Calculate Delta G for the spontaneous cell produced from the following:
Al^3+ + 3e^- -> Al (s)
Mg^2+ + 2e^- -> Mg (s)
In order to solve this, you need to determine the half reactions..ie which is reduced and which is oxidized. How do I know which one is being reduced and which is being oxidized? :s
deltaG= -nFEcell
n= number of electrons transferred in the reaction
3Mg= 3Mg+2 + 6e-
2Al+3 + 6e- = 2Al
n= 6
F= faradays constant= 96500 J/V mol e-
Ecell= Ecathode-Eanode
Cathode: Al+3 + 3e- = Al E= -1.66 V
Anode: Mg+2 + 2e- = Mg E= -2.37
Ecell= -1.66 - -2.37
Ecell= .71
deltaG= - (6) (.71) (96500)
deltaG= -410000 J/mol or -410 kJ/mol
You look up the Eo values for Al and Mg. Some quick numbers I remember, but you need to look them up and do the work more accurately,is
Eo for Al^+3 + 3e = -1.66 volt
Eo for Mg^+2 + 2e = -2.37
Turn the most negative value around to make it an oxidation and add to the other (in order to obtain a positive value for the cell potential).
3(Mg ==> Mg^+2e) E = +2.37
2(Al^+3 + 3e ==> Al) E = -1.66
=====================
3Mg + 2Al^+3 + 6e ==>3Mg^+2 + 2Al + 6e
Then, remember oxidation is the loss of electrons; reduction is the gain of electrons.
To determine which species is being reduced and which one is being oxidized, you can follow a few steps:
Step 1: Write down the oxidation states for each element in the reaction. In this case, we have:
Al^3+: +3 oxidation state
Al (s): 0 oxidation state
Mg^2+: +2 oxidation state
Mg (s): 0 oxidation state
Step 2: Compare the oxidation states of the elements before and after the reaction. The element that undergoes an increase in oxidation state is being oxidized, while the element that undergoes a decrease in oxidation state is being reduced.
In the given reactions:
- The oxidation state of aluminum (Al) changes from +3 to 0. It goes from a positive oxidation state to no charge, so it is being reduced (gaining electrons).

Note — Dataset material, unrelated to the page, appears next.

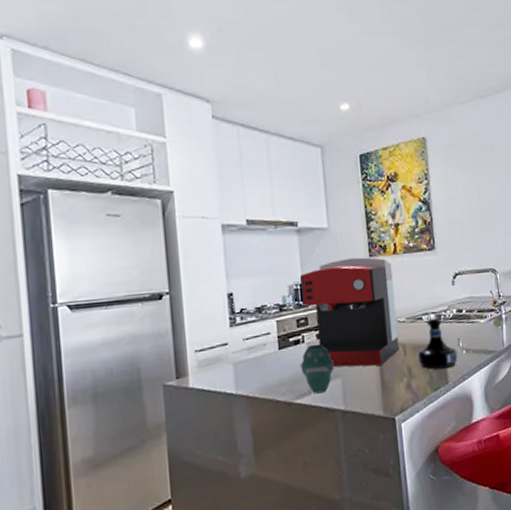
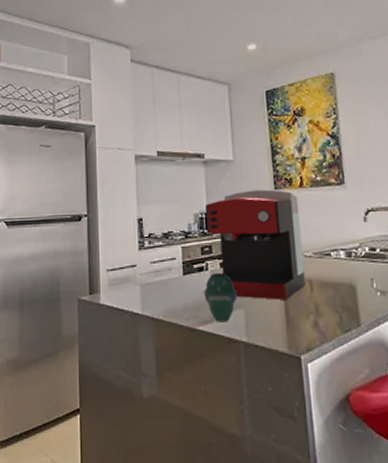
tequila bottle: present [418,317,458,370] -> none [326,254,371,309]

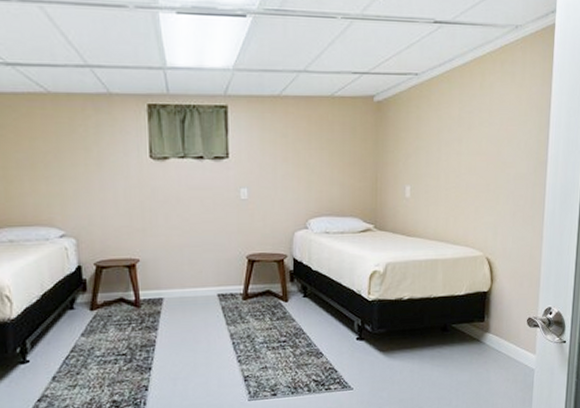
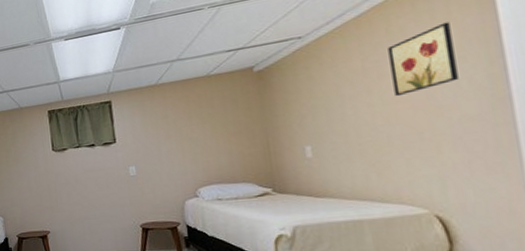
wall art: none [477,87,522,149] -> present [388,22,459,97]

- The oxidation state of magnesium (Mg) changes from +2 to 0. It goes from a positive oxidation state to no charge, so it is also being reduced (gaining electrons).
Both aluminum and magnesium are being reduced in their respective half-reactions.
Remember that the species being oxidized loses electrons while the species being reduced gains electrons.
To determine which species is being oxidized and which is being reduced, you need to look at the changes in oxidation states of the atoms involved.
In the given half-reactions:
Al^3+ + 3e^- -> Al (s)
Mg^2+ + 2e^- -> Mg (s)
The oxidation state of Al changes from +3 to 0, and the oxidation state of Mg changes from +2 to 0.
Understanding oxidation states:
- Oxidation state refers to the charge an atom would have in a compound if electrons were completely transferred.
- Atoms tend to gain or lose electrons in a way that allows them to attain a noble gas electron configuration.
In the first half-reaction, Al^3+ is reduced (gains electrons) since the oxidation state of Al decreases from +3 to 0.
In the second half-reaction, Mg^2+ is also reduced (gains electrons) since the oxidation state of Mg decreases from +2 to 0.
Therefore, Al^3+ is being reduced, and Mg^2+ is also being reduced.